In this research the author used equation L-M and also proposed conversion of monocholorobenene in gas phase by Titania and UV light. Author also investigated the effect of humidity and intermediates to photodegradation of Monochlorobenzene. In the destruction process of chlorobenzene, the OH– group plays an important role in the cleavage of the aromatic ring. The ring cleavage is the rate limiting step, which is much slower than the rate that chlorobenzene degrades to chlorophenols. Experimental results support theoretical analyses which indicate that phenol and benzene are not primary intermediates, i.e., dechlorination occurs after the cleavage of the ring.

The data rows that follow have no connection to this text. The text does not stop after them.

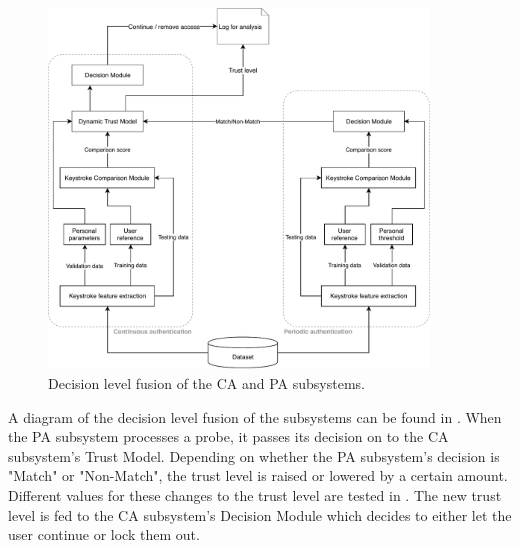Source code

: \begin{figure}[ht]
    \centering
    \includegraphics[width=0.9\textwidth]{figures/system-diagram-decisionlvl.pdf}
    \caption{Decision level fusion of the CA and PA subsystems. }
    \label{fig:decisionlvl}
\end{figure}

A diagram of the decision level fusion of the subsystems can be found in .
When the PA subsystem processes a probe, it passes its decision on to the CA subsystem's Trust Model.
Depending on whether the PA subsystem's decision is "Match" or "Non-Match", the trust level is raised or lowered by a certain amount.
Different values for these changes to the trust level are tested in .
The new trust level is fed to the CA subsystem's Decision Module which decides to either let the user continue or lock them out.


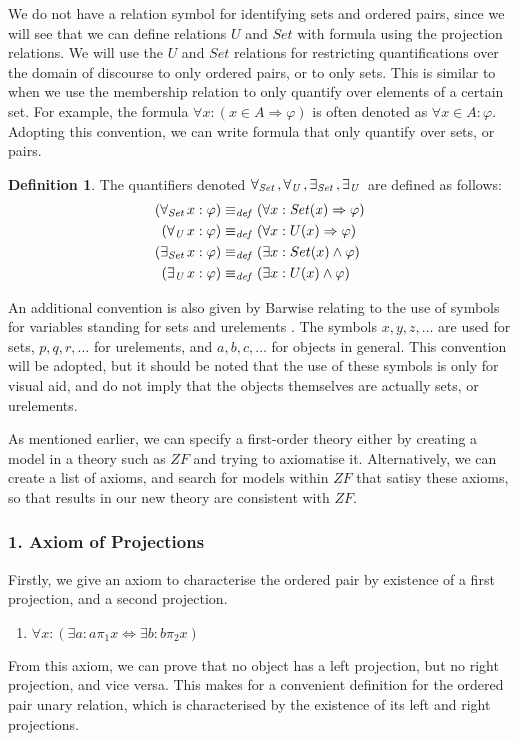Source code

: \documentclass[11pt]{report}
\newcommand{\all}[1]{\forall_{\mathit{#1}}\hspace{0.5mm}}
\newcommand{\ex}[1]{\exists_{\mathit{#1}}\hspace{0.5mm}}
\newcommand{\eqdef}{\equiv_\mathit{def}}
\newcommand{\pleft}{\mathrel{\pi_1}}
\newcommand{\pright}{\mathrel{\pi_2}}
\theoremstyle{definition}
\theoremstyle{theorem}
\theoremstyle{lemma}
\newtheorem{definition}{Definition}[section]
\begin{document}
We do not have a relation symbol for identifying sets and ordered pairs, since we will see that we can define relations $U$ and $\mathit{Set}$ with formula using the projection relations.
We will use the $\mathit{U}$ and $\mathit{Set}$ relations for restricting quantifications over the domain of discourse to only ordered pairs, or to only sets.
This is similar to when we use the membership relation to only quantify over elements of a certain set.
For example, the formula $\forall x: (x\in A \Rightarrow \varphi)$ is often denoted as $\forall x\in A: \varphi$.
Adopting this convention, we can write formula that only quantify over sets, or pairs.
\begin{definition}
The quantifiers denoted $\all{Set}, \all{U}, \ex{Set}, \ex{U}$ are defined as follows:
\begin{align*}
  (\all{Set} x: \varphi) &\eqdef (\forall x: \mathit{Set(x)} \Rightarrow \varphi)\\
  (\all{U} x: \varphi) &\eqdef (\forall x: U(x) \Rightarrow \varphi)\\
  (\ex{Set} x: \varphi) &\eqdef (\exists x: Set(x) \wedge \varphi)\\
  (\ex{U} x: \varphi) &\eqdef (\exists x: U(x) \wedge \varphi)
\end{align*}
\end{definition}
\noindent
An additional convention is also given by Barwise relating to the use of symbols for variables standing for sets and urelements \cite{barwise}.
The symbols $x,y,z,\ldots$ are used for sets, $p,q,r,\ldots$ for urelements, and $a,b,c,\ldots$ for objects in general.
This convention will be adopted, but it should be noted that the use of these symbols is only for visual aid, and do not imply that the objects themselves are actually sets, or urelements.

As mentioned earlier, we can specify a first-order theory either by creating a model in a theory such as $\mathit{ZF}$ and trying to axiomatise it.
Alternatively, we can create a list of axioms, and search for models within $\mathit{ZF}$ that satisy these axioms, so that results in our new theory are consistent with $\mathit{ZF}$.

\subsubsection*{1. Axiom of Projections}
Firstly, we give an axiom to characterise the ordered pair by existence of a first projection, and a second projection.
\begin{enumerate}[label=(\roman*)]
\item $\forall x: (\exists a: a\pleft x \Leftrightarrow \exists b: b\pright x)$
\end{enumerate}
From this axiom, we can prove that no object has a left projection, but no right projection, and vice versa.
This makes for a convenient definition for the ordered pair unary relation, which is characterised by the existence of its left and right projections.
\end{document}

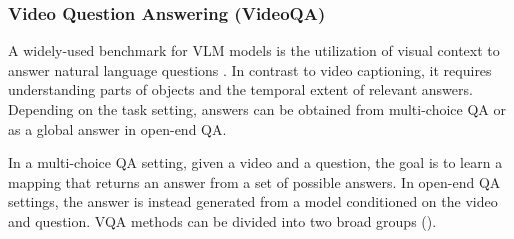 \subsubsection{Video Question Answering (VideoQA)}
\label{sec:recognition::language:::vqa}

A widely-used benchmark for VLM models is the utilization of visual context to answer natural language questions . In contrast to video captioning, it requires understanding parts of objects and the temporal extent of relevant answers. Depending on the task setting, answers can be obtained from multi-choice QA or as a global answer in open-end QA. 

In a multi-choice QA setting, given a video and a question, the goal is to learn a mapping that returns an answer from a set of possible answers. In open-end QA settings, the answer is instead generated from a model conditioned on the video and question. VQA methods can be divided into two broad groups ().

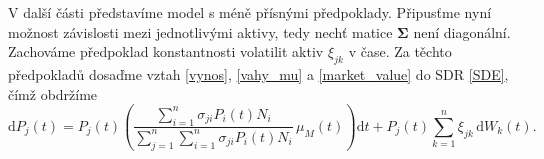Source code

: \documentclass[a4paper,12pt]{report}
\theoremstyle{definition} \newtheorem{definice}[veta]{Definice}
\theoremstyle{remark}
\begin{document}

V další části představíme model s méně přísnými předpoklady.
Připusťme nyní možnost závislosti mezi jednotlivými aktivy, tedy nechť matice $\boldsymbol{\Sigma}$ není diagonální.
Zachováme předpoklad konstantnosti volatilit aktiv $\xi_{jk}$ v čase.
Za těchto předpokladů dosaďme vztah \eqref{vynos}, \eqref{vahy_mu} a \eqref{market_value} do SDR \eqref{SDE}, čímž obdržíme
\begin{equation} \label{SDE_cen}
 \mathrm{d}P_j(t)=P_j(t)\left(\frac{\sum\limits_{i=1}^n\sigma_{ji}P_i(t)N_i}{\sum\limits_{j=1}^n\sum\limits_{i=1}^n\sigma_{ji}P_i(t)N_i}\, \mu_M(t)\right)\mathrm{d}t+P_j(t)\sum_{k=1}^{n}\xi_{jk}\,\mathrm{d}W_k(t).
\end{equation}
\end{document}

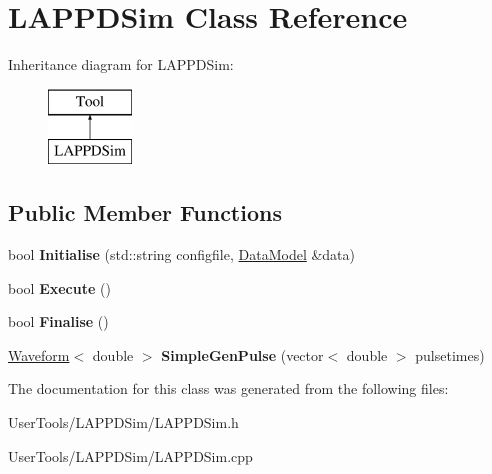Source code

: \hypertarget{classLAPPDSim}{\section{L\-A\-P\-P\-D\-Sim Class Reference}
\label{classLAPPDSim}
}
Inheritance diagram for L\-A\-P\-P\-D\-Sim\-:\begin{figure}[H]
\begin{center}
\leavevmode
\includegraphics[height=2.000000cm]{classLAPPDSim}
\end{center}
\end{figure}
\subsection*{Public Member Functions}
\begin{DoxyCompactItemize}
\item 
\hypertarget{classLAPPDSim_a68edcbace6d4b83bff31e3866d0cbfc1}{bool {\bfseries Initialise} (std\-::string configfile, \hyperlink{classDataModel}{Data\-Model} \&data)}\label{classLAPPDSim_a68edcbace6d4b83bff31e3866d0cbfc1}

\item 
\hypertarget{classLAPPDSim_a0d34e153938d2a1c6fab9c3083862000}{bool {\bfseries Execute} ()}\label{classLAPPDSim_a0d34e153938d2a1c6fab9c3083862000}

\item 
\hypertarget{classLAPPDSim_a97d903656a7ddbdafb5170bb672193ba}{bool {\bfseries Finalise} ()}\label{classLAPPDSim_a97d903656a7ddbdafb5170bb672193ba}

\item 
\hypertarget{classLAPPDSim_ab08ad145a8cea2e3d0283ba48b91fa47}{\hyperlink{classWaveform}{Waveform}$<$ double $>$ {\bfseries Simple\-Gen\-Pulse} (vector$<$ double $>$ pulsetimes)}\label{classLAPPDSim_ab08ad145a8cea2e3d0283ba48b91fa47}

\end{DoxyCompactItemize}


The documentation for this class was generated from the following files\-:\begin{DoxyCompactItemize}
\item 
User\-Tools/\-L\-A\-P\-P\-D\-Sim/L\-A\-P\-P\-D\-Sim.\-h\item 
User\-Tools/\-L\-A\-P\-P\-D\-Sim/L\-A\-P\-P\-D\-Sim.\-cpp\end{DoxyCompactItemize}
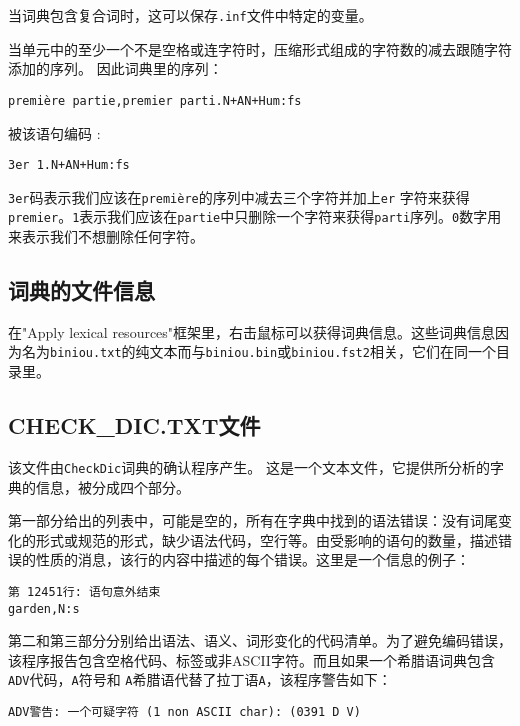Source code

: \bigskip
\noindent 
当词典包含复合词时，这可以保存\verb+.inf+文件中特定的变量。




\bigskip
\noindent
当单元中的至少一个不是空格或连字符时，压缩形式组成的字符数的减去跟随字符添加的序列。
因此词典里的序列：

\bigskip
\noindent
\texttt{premi\`ere partie,premier parti.N+AN+Hum:fs}

\bigskip
\noindent 被该语句编码 :

\bigskip
\verb$3er 1.N+AN+Hum:fs$

\bigskip
\noindent
 \verb+3er+码表示我们应该在\texttt{premi\`ere}的序列中减去三个字符并加上\verb+er+ 字符来获得\verb+premier+。\verb+1+表示我们应该在\verb+partie+中只删除一个字符来获得\verb+parti+序列。\verb+0+数字用来表示我们不想删除任何字符。


\subsection{词典的文件信息}
 在"Apply lexical resources"框架里，右击鼠标可以获得词典信息。这些词典信息因为名为\verb+biniou.txt+的纯文本而与\verb+biniou.bin+或\verb+biniou.fst2+相关，它们在同一个目录里。

\subsection{ CHECK\_DIC.TXT文件}

该文件由\verb+CheckDic+词典的确认程序产生。
这是一个文本文件，它提供所分析的字典的信息，被分成四个部分。


\bigskip
\noindent
第一部分给出的列表中，可能是空的，所有在字典中找到的语法错误：没有词尾变化的形式或规范的形式，缺少语法代码，空行等。由受影响的语句的数量，描述错误的性质的消息，该行的内容中描述的每个错误。这里是一个信息的例子：

\begin{verbatim}
第 12451行: 语句意外结束
garden,N:s
\end{verbatim}

\bigskip
\noindent
第二和第三部分分别给出语法、语义、词形变化的代码清单。为了避免编码错误，该程序报告包含空格代码、标签或非ASCII字符。而且如果一个希腊语词典包含\verb+ADV+代码，\verb+A+符号和
\verb+A+希腊语代替了拉丁语\verb+A+，该程序警告如下：


\begin{verbatim}
ADV警告: 一个可疑字符 (1 non ASCII char): (0391 D V)
\end{verbatim}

In a few research for photodegradation monochlorobenzene in water Huang etl., 2008 conducted experiment with Titania Degussa D25 in a batch reacor Heterogeneous photocatalysis using TiO2 as photocatalyst was proven to be an effective method for the degradation and mineralization of MCB. The experimental results demonstrated that increasing the substrate concentration, light intensity, and TiO2 dosage in an appropriate range contributed to the photo- catalytic degradation of MCB. In addition, the neutral medium was beneficial for the degradation of MCB. The photocatalytic degradation of MCB followed the Langmuir–Hinshelwood kinetics. Moreover, the initial degradation rate varied with a 0.255 power of the light intensity indicated the considerable adverse effect of e−–h+ pair recombination.